# how fast are bands going with out ammo just wondering if anyone figuerd that out



## romanljc (May 26, 2014)

How fast does rubber travel. When it snaps back with out any ammo . That is whats the fastist they will go there most be a limit


----------



## Mike The Spike (Mar 27, 2014)

That depends on the thickness of the rubber since that determines the weight that is being propelled, the width since that determines wind resistance, and also the composition of the rubber.

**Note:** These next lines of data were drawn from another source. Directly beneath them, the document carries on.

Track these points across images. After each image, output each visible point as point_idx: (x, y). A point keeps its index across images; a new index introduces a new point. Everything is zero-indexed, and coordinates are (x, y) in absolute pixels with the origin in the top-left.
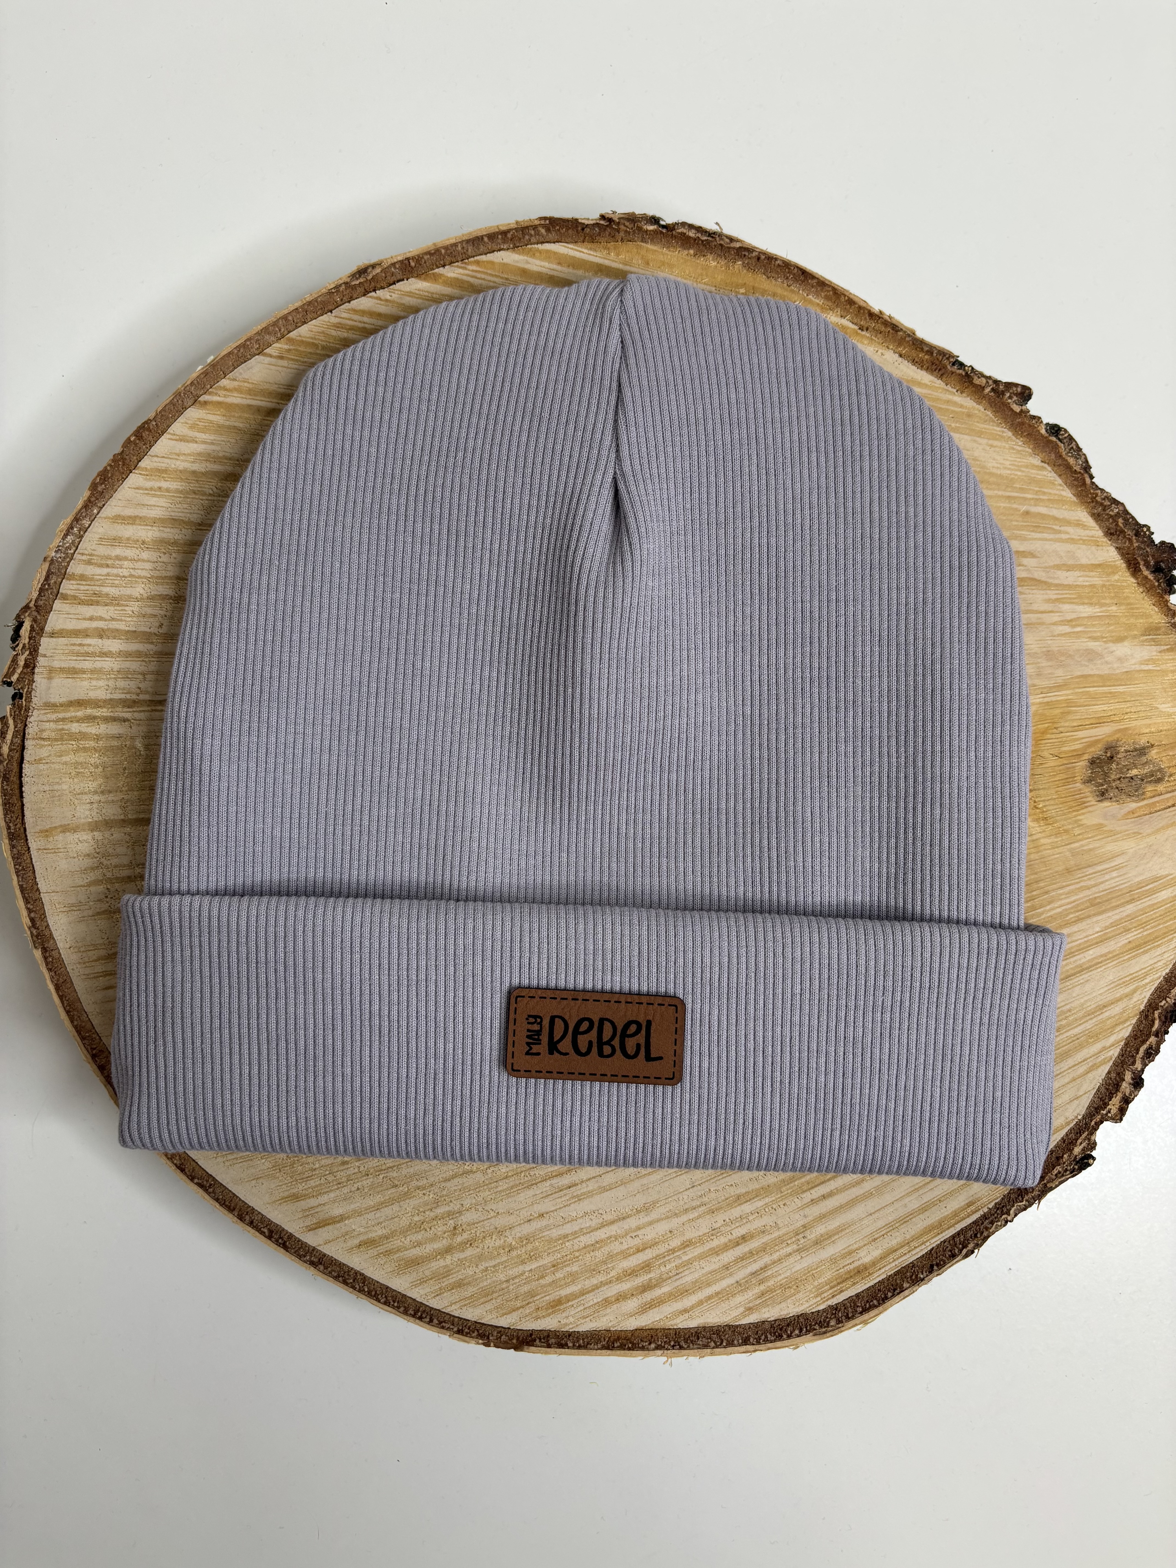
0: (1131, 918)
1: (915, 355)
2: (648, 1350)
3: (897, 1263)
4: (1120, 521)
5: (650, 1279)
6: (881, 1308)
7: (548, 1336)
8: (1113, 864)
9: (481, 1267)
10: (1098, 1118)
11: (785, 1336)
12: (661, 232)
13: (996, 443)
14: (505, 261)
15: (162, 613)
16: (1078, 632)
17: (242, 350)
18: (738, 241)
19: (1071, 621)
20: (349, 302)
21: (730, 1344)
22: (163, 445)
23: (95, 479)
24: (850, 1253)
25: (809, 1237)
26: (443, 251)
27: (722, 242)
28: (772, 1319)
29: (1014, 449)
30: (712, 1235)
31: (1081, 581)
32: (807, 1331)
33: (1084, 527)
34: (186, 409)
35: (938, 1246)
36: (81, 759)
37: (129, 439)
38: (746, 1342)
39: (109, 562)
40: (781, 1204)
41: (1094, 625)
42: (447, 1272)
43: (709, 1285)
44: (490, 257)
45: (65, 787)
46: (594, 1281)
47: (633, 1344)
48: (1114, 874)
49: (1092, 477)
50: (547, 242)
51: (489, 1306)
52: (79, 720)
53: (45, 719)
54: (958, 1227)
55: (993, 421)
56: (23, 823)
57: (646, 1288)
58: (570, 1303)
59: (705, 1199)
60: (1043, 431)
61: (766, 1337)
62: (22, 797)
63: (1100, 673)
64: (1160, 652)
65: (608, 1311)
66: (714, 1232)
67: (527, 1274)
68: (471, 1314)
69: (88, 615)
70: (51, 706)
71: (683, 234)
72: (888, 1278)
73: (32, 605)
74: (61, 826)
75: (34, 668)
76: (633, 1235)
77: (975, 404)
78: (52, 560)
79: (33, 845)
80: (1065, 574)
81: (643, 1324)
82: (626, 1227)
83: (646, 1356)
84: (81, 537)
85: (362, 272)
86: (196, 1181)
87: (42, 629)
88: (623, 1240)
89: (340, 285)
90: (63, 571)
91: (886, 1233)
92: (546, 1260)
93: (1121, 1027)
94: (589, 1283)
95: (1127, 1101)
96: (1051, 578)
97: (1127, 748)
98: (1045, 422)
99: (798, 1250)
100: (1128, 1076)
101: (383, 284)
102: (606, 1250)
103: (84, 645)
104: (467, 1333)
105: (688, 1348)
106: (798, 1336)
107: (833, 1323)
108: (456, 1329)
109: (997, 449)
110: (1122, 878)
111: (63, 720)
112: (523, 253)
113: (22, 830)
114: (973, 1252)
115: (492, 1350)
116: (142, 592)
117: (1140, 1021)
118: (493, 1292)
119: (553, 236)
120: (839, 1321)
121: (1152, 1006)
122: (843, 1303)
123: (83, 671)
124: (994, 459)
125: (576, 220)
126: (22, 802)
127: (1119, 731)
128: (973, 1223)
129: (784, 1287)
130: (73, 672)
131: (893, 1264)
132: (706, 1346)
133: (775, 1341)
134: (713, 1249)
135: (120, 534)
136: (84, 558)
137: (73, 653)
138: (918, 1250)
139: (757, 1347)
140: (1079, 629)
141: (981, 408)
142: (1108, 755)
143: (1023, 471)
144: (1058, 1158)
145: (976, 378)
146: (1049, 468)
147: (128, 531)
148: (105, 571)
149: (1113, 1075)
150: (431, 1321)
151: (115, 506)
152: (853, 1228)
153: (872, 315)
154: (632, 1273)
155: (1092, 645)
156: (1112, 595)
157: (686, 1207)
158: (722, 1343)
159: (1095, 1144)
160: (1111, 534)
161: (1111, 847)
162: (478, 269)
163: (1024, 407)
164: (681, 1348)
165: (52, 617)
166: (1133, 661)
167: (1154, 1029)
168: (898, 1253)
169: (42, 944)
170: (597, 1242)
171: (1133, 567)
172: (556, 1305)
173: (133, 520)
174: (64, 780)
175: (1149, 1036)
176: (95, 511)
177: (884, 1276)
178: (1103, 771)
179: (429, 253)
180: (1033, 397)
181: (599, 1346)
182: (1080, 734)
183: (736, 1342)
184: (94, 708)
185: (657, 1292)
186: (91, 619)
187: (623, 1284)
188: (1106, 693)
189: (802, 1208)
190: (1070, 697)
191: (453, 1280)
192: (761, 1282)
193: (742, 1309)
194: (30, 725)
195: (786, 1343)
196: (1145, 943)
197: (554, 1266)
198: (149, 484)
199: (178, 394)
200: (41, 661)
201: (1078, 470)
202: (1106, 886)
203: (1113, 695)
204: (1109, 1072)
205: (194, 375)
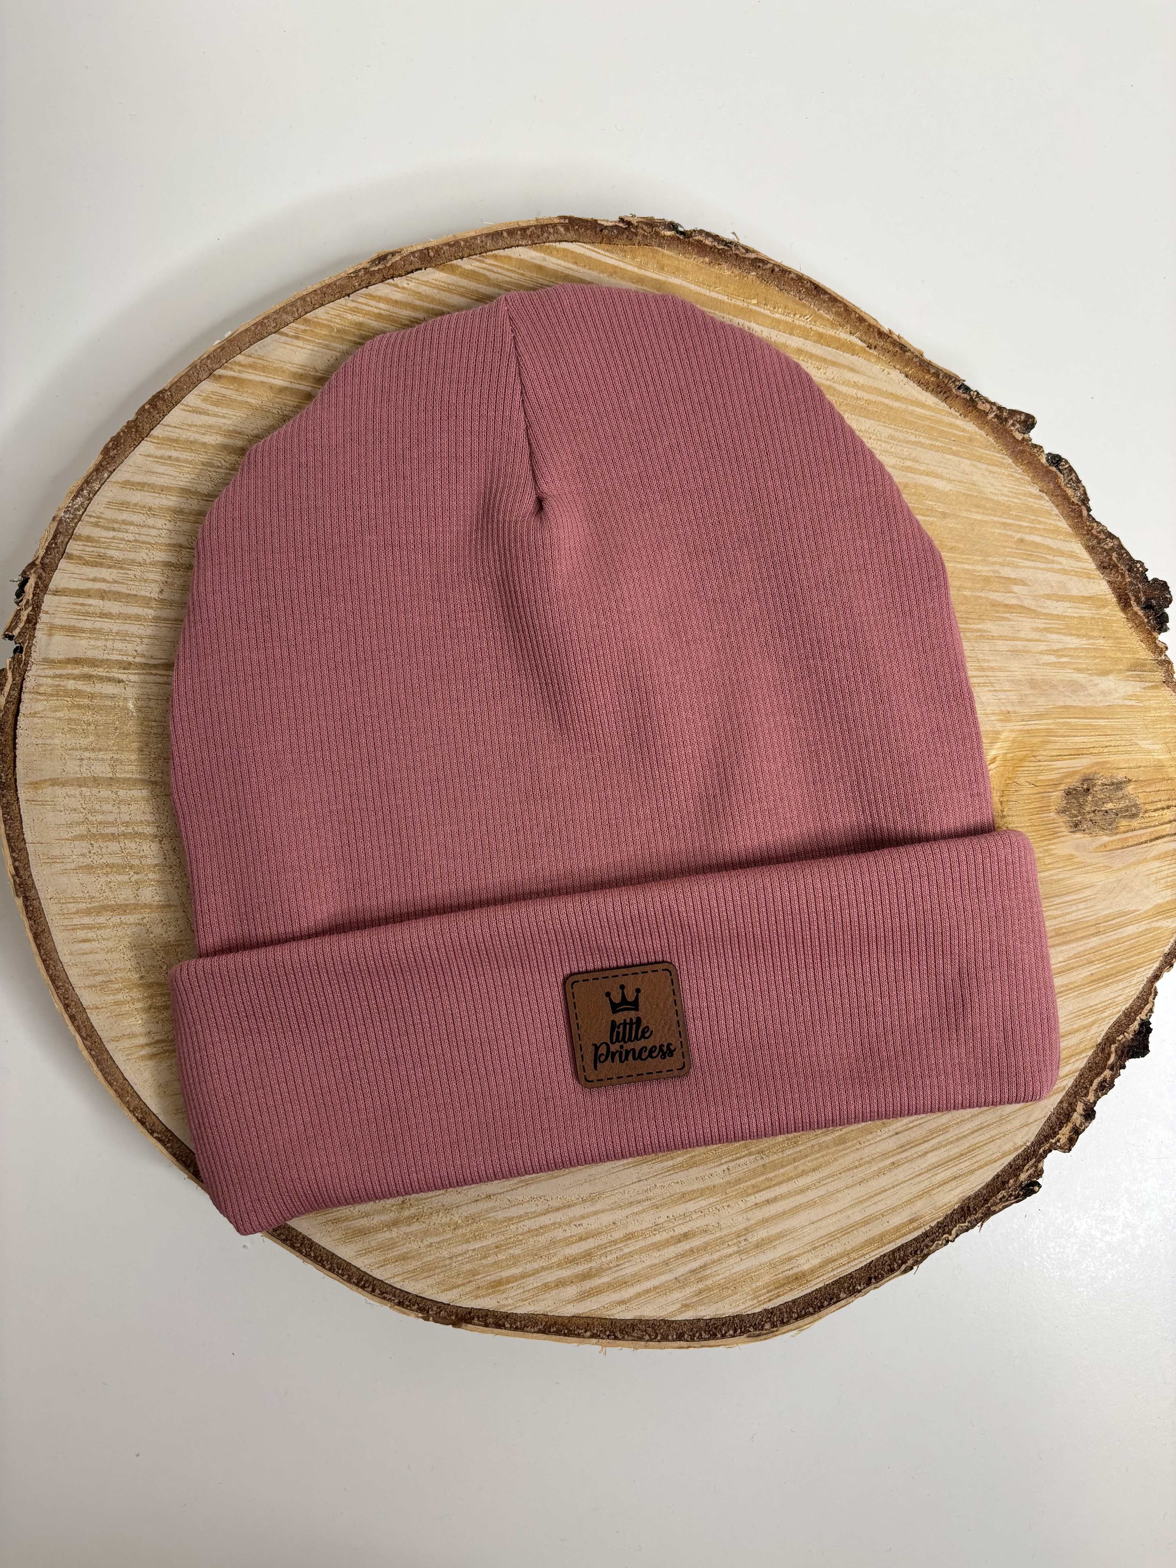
0: (1095, 950)
1: (921, 376)
2: (583, 1337)
3: (835, 1272)
4: (1114, 555)
5: (591, 1269)
6: (816, 1316)
7: (487, 1315)
8: (1081, 896)
9: (426, 1243)
10: (1047, 1146)
11: (719, 1336)
12: (678, 239)
13: (995, 469)
14: (522, 257)
15: (164, 579)
16: (1063, 663)
17: (259, 328)
18: (753, 252)
19: (1058, 650)
20: (367, 287)
21: (665, 1338)
22: (176, 415)
23: (108, 444)
24: (790, 1259)
25: (750, 1240)
26: (462, 243)
27: (737, 252)
28: (708, 1317)
29: (1013, 476)
30: (655, 1230)
31: (1070, 612)
32: (741, 1332)
33: (1078, 559)
34: (201, 381)
35: (877, 1260)
36: (75, 716)
37: (143, 407)
38: (680, 1337)
39: (116, 526)
40: (725, 1204)
41: (1080, 657)
42: (392, 1245)
43: (648, 1279)
44: (507, 252)
45: (57, 741)
46: (536, 1265)
47: (569, 1330)
48: (1082, 906)
49: (1089, 510)
50: (565, 241)
51: (430, 1281)
52: (76, 678)
53: (43, 674)
54: (899, 1243)
55: (995, 448)
56: (14, 774)
57: (586, 1276)
58: (510, 1285)
59: (651, 1194)
60: (1044, 461)
61: (700, 1335)
62: (15, 748)
63: (1082, 705)
64: (1144, 688)
65: (547, 1295)
66: (657, 1228)
67: (470, 1253)
68: (413, 1287)
69: (91, 577)
70: (50, 662)
71: (700, 242)
72: (826, 1287)
73: (38, 562)
74: (50, 779)
75: (36, 623)
76: (577, 1223)
77: (977, 429)
78: (61, 520)
79: (22, 794)
80: (1055, 604)
81: (581, 1312)
82: (571, 1215)
83: (581, 1343)
84: (90, 499)
85: (382, 258)
86: (155, 1135)
87: (46, 587)
88: (567, 1228)
89: (360, 270)
90: (70, 532)
91: (827, 1243)
92: (490, 1241)
93: (1077, 1057)
94: (530, 1267)
95: (1077, 1132)
96: (1041, 607)
97: (1104, 781)
98: (1046, 452)
99: (738, 1252)
100: (1080, 1107)
101: (402, 272)
102: (549, 1236)
103: (85, 605)
104: (407, 1306)
105: (623, 1339)
106: (732, 1336)
107: (767, 1326)
108: (397, 1301)
109: (996, 475)
110: (1090, 910)
111: (60, 676)
112: (540, 251)
113: (13, 781)
114: (911, 1268)
115: (431, 1324)
116: (145, 557)
117: (1096, 1053)
118: (436, 1268)
119: (571, 235)
120: (774, 1325)
121: (1109, 1039)
122: (778, 1308)
123: (83, 631)
124: (992, 485)
125: (596, 221)
126: (15, 753)
127: (1097, 764)
128: (914, 1239)
129: (722, 1287)
130: (72, 631)
131: (832, 1274)
132: (640, 1339)
133: (709, 1339)
134: (655, 1244)
135: (128, 499)
136: (92, 520)
137: (74, 612)
138: (856, 1262)
139: (691, 1344)
140: (1064, 660)
141: (983, 433)
142: (1085, 787)
143: (1020, 499)
144: (1003, 1183)
145: (980, 403)
146: (1047, 498)
147: (137, 497)
148: (112, 534)
149: (1065, 1105)
150: (373, 1291)
151: (126, 471)
152: (794, 1235)
153: (881, 334)
154: (572, 1261)
155: (1076, 676)
156: (1101, 628)
157: (631, 1200)
158: (656, 1337)
159: (1042, 1171)
160: (1104, 568)
161: (1081, 879)
162: (495, 263)
163: (1026, 436)
164: (616, 1338)
165: (57, 575)
166: (1117, 695)
167: (1110, 1062)
168: (837, 1263)
169: (24, 892)
170: (541, 1228)
171: (1124, 602)
172: (497, 1285)
173: (141, 486)
174: (56, 735)
175: (1103, 1069)
176: (106, 475)
177: (821, 1285)
178: (1078, 802)
179: (448, 244)
180: (1036, 426)
181: (536, 1329)
182: (1059, 764)
183: (670, 1337)
184: (91, 667)
185: (597, 1282)
186: (94, 580)
187: (564, 1271)
188: (1087, 725)
189: (746, 1211)
190: (1051, 727)
191: (398, 1253)
192: (700, 1280)
193: (678, 1306)
194: (27, 679)
195: (719, 1342)
196: (1107, 976)
197: (497, 1247)
198: (159, 453)
199: (194, 366)
200: (43, 618)
201: (1076, 502)
202: (1073, 916)
203: (1095, 728)
204: (1061, 1102)
205: (212, 349)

The fastest rubber seems to be pure natural latex, and it seems to snap back at between 400-450 fps max from what I hear.


----------



## jazz (May 15, 2012)

yeah, this is a good question I was asking myself these days, but more specificaly related to TBG because I use it almost exclusively.

My question would be also at which point the bands are fastest - is it that point somewhere half the length of the draw where pouch is usualy separated form the ammo or somewhere else?

also, what would be the way to measure that speed?

thanks,

jazz


----------



## Charles (Aug 26, 2010)

In the Speed Freaks thread, you will find some velocities over 500 fps, so latex bands will certainly exceed that with no ammo. As I recall, Bill Hays said somewhere that he measured the velocity without ammo, and just the bare latex will retract at about 600 fps. As others have said, a lot depends on just how the bands are cut, their exact composition, and the local temperature.

Cheers ..... Charles


----------



## Henry the Hermit (Jun 2, 2010)

Mike The Spike said:


> That depends on the thickness of the rubber since that determines the weight that is being propelled, the width since that determines wind resistance, and also the composition of the rubber. The fastest rubber seems to be pure natural latex, and it seems to snap back at between 400-450 fps max from what I hear.


I'm going to assume that unloaded rubber (no projectile, no pouch) is faster than loaded rubber. This theory is born out by results in the 300 Club where the lightest projectiles have achieved the highest speeds. Also these results prove that the fastest rubber is capable of retracting at 500+ fps. Here's proof. Note that 3 members have successfully exceeded 500 fps.

http://slingshotforum.com/topic/21109-slingshot-forum-300-club/

Note: I see that Charles beat me to it, but that's OK . I'll post anyway to get the link in. I suspect Bill is correct, that 600 fps+- is as fast as today's rubber will ever get.


----------